Most of us, however, are familiar with the terrible history of Israel and their multitude of failures and unfaithfulness to the covenant. Even with a perfect and divinely given set of laws, God’s holy and chosen people simply couldn’t live up to the standard that God had laid out. The burden of the law was too much to bear. It turns out that Israel needed something more...something deeper and greater. They needed a relationship, and they needed a rescue plan. In the person of Jesus humanity was ushered into a new covenant where we are no longer bound to keeping the Levitical law. Instead of a covenant that is based on a long list of do’s and don’ts we are invited into a relationship with the living God. This frees us from having to worry about which animals are considered clean (yay for bacon wrapped shrimp) and how closely my husband’s beard should be trimmed (have you seen him lately??).


This also means, though, that we have to rely on our God-given instincts and judgement. Sometimes the right thing to do is not abundantly clear or written out for us in bold capital letters. We have to make decisions with sound judgement and prayerfully trust that the Holy Spirit will guide us when we don’t know what to do. Instead of always having clear cut guidelines on, say, when and where to put on a face mask or whether to host a party, we are invited to ask ourselves whether or not this is the most loving thing that we can do for our neighbours. We can ponder whether our actions may or may not draw others towards a relationship with Jesus. The book of Micah tells us that the one thing that God requires of us is to “Act Justly, love mercy and walk humbly with our God”. Do our actions promote justice and mercy? Do we ever allow pride to get in the way of our decision making? We are also invited to show grace, rather than judgement to others and to understand that their thought processes, priorities and even their news feed may not be exactly the same as ours.

I think the words of Paul to the Philippians speak to this better than I ever could:

“... if you have any encouragement from being united with Christ, if any comfort from his love, if any common sharing in the Spirit, if any tenderness and compassion, then make my joy complete by being like-minded, having the same love, being one in spirit and of one mind. Do nothing out of selfish ambition or vain conceit. Rather, in humility value others above yourselves, not looking to your own interests but each of you to the interests of the others.” (Philippians 2: 1-4)

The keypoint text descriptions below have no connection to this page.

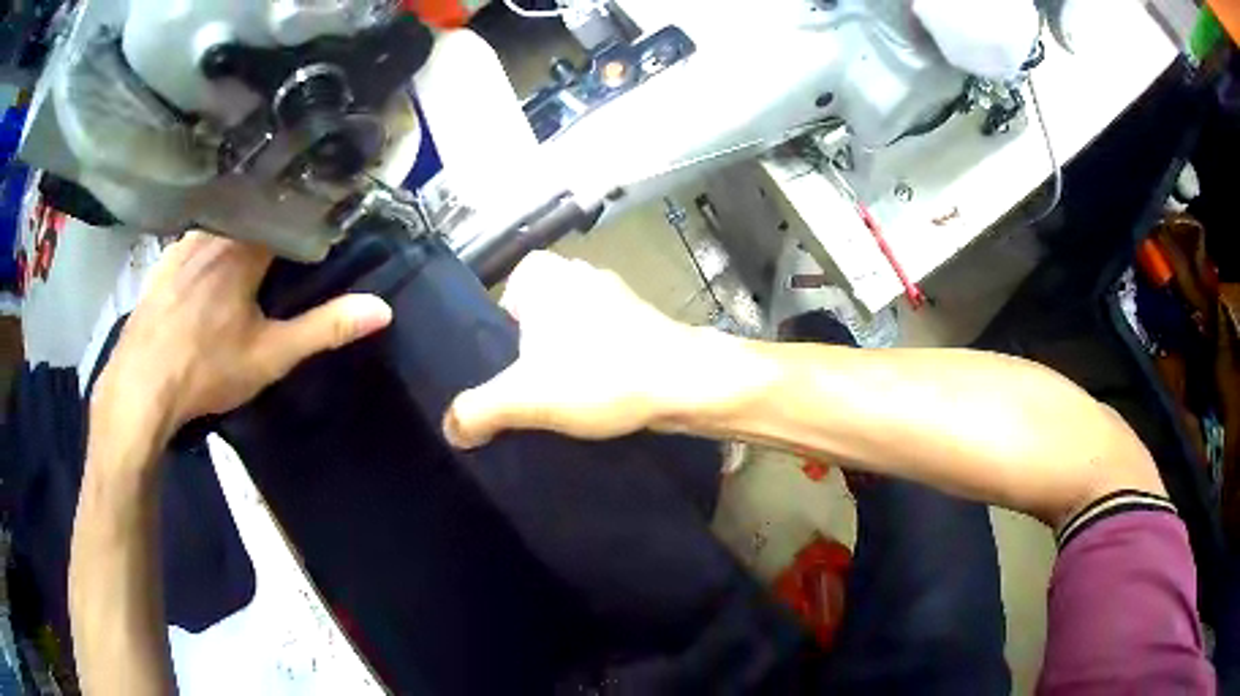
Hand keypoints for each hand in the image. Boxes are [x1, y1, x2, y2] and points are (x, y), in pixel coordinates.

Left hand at [93, 233, 391, 438]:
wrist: (141, 385)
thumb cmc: (206, 368)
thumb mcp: (271, 355)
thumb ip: (324, 328)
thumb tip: (381, 308)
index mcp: (246, 247)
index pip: (287, 211)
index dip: (308, 214)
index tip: (326, 217)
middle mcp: (215, 233)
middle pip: (253, 212)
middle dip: (274, 220)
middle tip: (289, 235)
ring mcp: (184, 244)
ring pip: (222, 222)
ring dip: (240, 228)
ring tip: (253, 240)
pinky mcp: (163, 262)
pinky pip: (194, 238)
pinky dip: (209, 240)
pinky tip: (209, 261)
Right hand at [444, 251, 767, 447]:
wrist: (686, 384)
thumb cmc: (600, 376)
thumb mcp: (524, 397)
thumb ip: (477, 410)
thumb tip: (452, 429)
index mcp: (544, 273)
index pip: (501, 303)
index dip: (501, 343)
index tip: (510, 376)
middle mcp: (578, 273)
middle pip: (534, 320)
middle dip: (532, 355)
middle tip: (532, 393)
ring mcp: (613, 294)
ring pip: (569, 332)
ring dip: (567, 363)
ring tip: (566, 400)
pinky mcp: (640, 320)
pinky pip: (600, 341)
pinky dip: (596, 365)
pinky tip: (599, 395)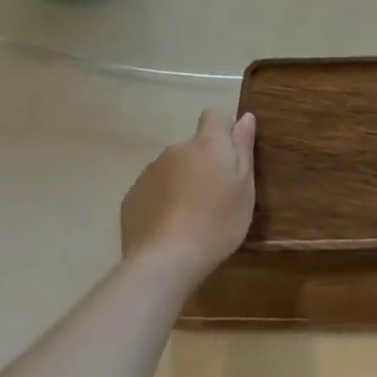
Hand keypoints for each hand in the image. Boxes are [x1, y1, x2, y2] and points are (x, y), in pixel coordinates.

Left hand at [120, 109, 256, 277]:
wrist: (165, 261)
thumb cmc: (217, 222)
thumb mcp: (245, 187)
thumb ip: (243, 148)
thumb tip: (245, 117)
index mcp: (207, 144)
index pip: (214, 114)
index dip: (223, 129)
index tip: (230, 155)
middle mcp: (176, 149)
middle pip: (193, 146)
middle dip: (202, 163)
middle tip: (214, 197)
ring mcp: (150, 172)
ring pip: (172, 169)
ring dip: (181, 182)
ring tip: (190, 217)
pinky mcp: (132, 196)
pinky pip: (153, 190)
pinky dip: (162, 201)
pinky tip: (169, 228)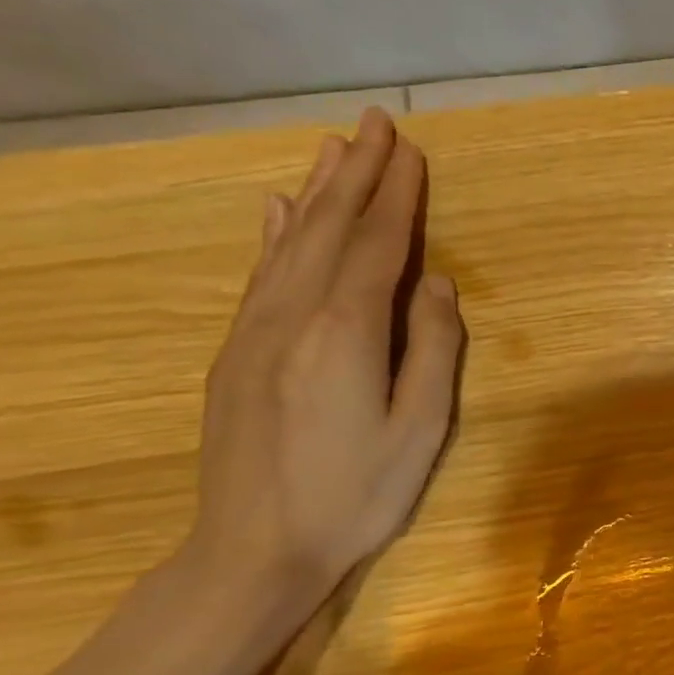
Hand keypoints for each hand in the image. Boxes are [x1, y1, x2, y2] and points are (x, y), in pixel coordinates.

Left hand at [178, 108, 464, 646]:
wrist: (252, 552)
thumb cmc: (356, 494)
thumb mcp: (420, 428)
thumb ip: (433, 348)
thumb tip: (438, 284)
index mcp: (344, 332)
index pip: (378, 245)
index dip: (398, 195)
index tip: (412, 149)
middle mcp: (293, 316)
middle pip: (330, 228)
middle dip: (358, 173)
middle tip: (376, 122)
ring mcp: (255, 331)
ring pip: (292, 242)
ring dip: (318, 190)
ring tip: (336, 146)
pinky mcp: (235, 352)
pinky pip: (259, 274)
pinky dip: (275, 233)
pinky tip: (279, 208)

Relationships are hard. We all know this. Sometimes it’s hard for me to trust honest words spoken by my husband when he speaks clearly and succinctly…let alone to trust in God whose voice is not always that easy to discern, especially when I don’t always want to hear what He is saying. But we are asked to do just that. We are invited to prayerfully consider our actions and to invite the Holy Spirit to guide us. This may be harder than following a rule book but it is ultimately, deeply and profoundly more rewarding.